Saat Akashi sudah berada di kelas, matanya dikejutkan dengan pemandangan di mana seluruh muridnya berbaris rapih sambil memegang spanduk hasil nyolong bekas pemilu bulan lalu dengan tulisan cakar ayam, 'Engkau adalah guru terburu―terbaikku, tujuh tahun lamanya, engkau sudah menyiks―memberikan ilmu dengan penuh kekejam―kesabaran pada kami. Engkau bagaikan ibli―lilin yang selalu menerangi setiap nerak―kegelapan, semoga setiap murka―peluh lelahmu melahirkan generasi berjiwa psiko―pahlawan. Selamat hari kematia―guru, pak cebo―Akashi' dan kelihatan banget yang nulis pesan itu antara kepaksa dan dendam kesumat sama si guru, soalnya banyak ralat sana sini.

Belum sempat hatinya terenyuh, ketika Akashi berbalik, papan tulis yang biasanya berisikan soal-soal aljabar, logaritma, integral, dan limit yang dicampur aduk, sekarang terpampang tulisan gede 'WE LOVE YOU AKASHI-SENSEI' beserta gambar-gambar lucu di sekelilingnya. Meski gambarnya nggak jelas (itu muka Akashi atau orang utan, sih?), Akashi udah hampir nangis.

"Kalian... bikin semua ini, buat saya?" Akashi menatap murid-muridnya nggak percaya yang hanya mengangguk sebagai ganti iya.

Akashi nggak tahu harus ngedamprat mereka atau nusuk pake gunting saktinya satu-satu. Habisnya, hari ini kan...

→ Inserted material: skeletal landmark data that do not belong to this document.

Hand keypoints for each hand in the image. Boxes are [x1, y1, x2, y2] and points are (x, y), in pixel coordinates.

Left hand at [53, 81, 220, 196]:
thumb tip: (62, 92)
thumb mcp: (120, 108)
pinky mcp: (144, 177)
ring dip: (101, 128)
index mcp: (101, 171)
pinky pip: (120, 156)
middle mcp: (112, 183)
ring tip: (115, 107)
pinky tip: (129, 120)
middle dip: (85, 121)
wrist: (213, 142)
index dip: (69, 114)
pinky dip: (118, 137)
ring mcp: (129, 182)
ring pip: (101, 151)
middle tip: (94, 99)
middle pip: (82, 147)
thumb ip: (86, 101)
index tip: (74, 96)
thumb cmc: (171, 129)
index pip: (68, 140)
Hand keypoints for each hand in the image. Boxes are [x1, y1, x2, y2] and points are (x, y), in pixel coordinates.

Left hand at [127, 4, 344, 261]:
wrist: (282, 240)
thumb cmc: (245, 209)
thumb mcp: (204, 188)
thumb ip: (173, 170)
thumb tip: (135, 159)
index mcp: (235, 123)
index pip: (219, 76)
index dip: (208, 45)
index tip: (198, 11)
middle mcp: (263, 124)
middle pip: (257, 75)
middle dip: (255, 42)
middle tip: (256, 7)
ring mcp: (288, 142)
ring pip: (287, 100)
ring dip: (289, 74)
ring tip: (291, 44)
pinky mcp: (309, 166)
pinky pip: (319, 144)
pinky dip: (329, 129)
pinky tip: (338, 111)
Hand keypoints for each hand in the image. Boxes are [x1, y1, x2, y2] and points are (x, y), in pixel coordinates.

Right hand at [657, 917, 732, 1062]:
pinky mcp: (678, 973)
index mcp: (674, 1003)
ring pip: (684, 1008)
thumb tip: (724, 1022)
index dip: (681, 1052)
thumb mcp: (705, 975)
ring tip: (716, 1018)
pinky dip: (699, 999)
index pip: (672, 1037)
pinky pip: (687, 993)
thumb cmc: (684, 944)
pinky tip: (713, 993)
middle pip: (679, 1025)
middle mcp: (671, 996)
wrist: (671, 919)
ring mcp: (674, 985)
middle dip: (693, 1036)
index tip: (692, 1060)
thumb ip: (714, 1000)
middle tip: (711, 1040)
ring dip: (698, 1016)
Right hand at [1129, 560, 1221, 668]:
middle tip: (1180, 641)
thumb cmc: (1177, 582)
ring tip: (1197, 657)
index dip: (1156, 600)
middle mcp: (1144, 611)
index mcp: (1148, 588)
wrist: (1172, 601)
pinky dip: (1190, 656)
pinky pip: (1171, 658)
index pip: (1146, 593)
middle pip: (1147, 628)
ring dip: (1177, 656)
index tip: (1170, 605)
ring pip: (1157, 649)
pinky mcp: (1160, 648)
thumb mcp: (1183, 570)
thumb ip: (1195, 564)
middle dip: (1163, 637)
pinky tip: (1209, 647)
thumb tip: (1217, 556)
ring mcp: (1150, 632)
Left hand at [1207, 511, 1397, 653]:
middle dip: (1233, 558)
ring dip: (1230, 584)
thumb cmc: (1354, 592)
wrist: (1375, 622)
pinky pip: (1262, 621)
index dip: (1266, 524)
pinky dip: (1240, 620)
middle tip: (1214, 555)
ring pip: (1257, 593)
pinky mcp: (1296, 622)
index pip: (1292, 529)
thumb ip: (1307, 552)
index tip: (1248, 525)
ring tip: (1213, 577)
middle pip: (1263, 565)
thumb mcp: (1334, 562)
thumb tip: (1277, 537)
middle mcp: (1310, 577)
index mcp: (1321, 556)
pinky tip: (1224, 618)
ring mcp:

"Bu-bukan hari guru?" Momoi melotot mendengar Aida berbisik padanya.

"Iya! Itu minggu depan."

Uh, oh.

.

.

.

Kuroko menarik kursinya mendekati Mayuzumi yang sejak awal tempat duduknya emang deket jendela. Senyumnya terkembang beberapa sambil menoleh ke arah kembaran beda orang tua miliknya.

"Untung bisa hilang, ya."

"Hn."

Mayuzumi mengalihkan pandangannya dari doujin yang ia baca, memilih fokus memperhatikan pemandangan di lapangan; Akashi lagi ngejer seluruh murid-muridnya sambil ngacungin gunting rumput tinggi-tinggi.

"Seenggaknya bapak udah nggak galau lagi."

"Bener. Dia nyeremin kalau lagi sensi."

Dan kedua makhluk lampu kedap-kedip itu asyik ngobrol buat ngabisin waktu sampai jam sekolah berakhir, sama sekali nggak ngedenger (atau pura-pura tuli) suara teriakan di dalam bungkus kado raksasa di pojok ruangan.

Lima menit kemudian, Furihata pingsan kehabisan pasokan oksigen.

.

.

.

Untuk beberapa saat, Akashi bisa melupakan sosok Alexandra dalam hidupnya. Ia menemukan sesuatu yang lebih berharga dari cinta tak terbalas itu, yaitu seluruh murid didiknya selama tujuh tahun yang ternyata sangat, sangat menyayanginya. Akashi tidak menyesal menjadi seorang guru.

.

.

.

おわり

(A/N: Karena saya sangat mencintai Aa Kashi, maka saya menistakan dia di sini tanpa ragu lagi. Muahuahuahua! Nggak tahu ini efek stres atau bosan, yang jelas saya puas sekarang.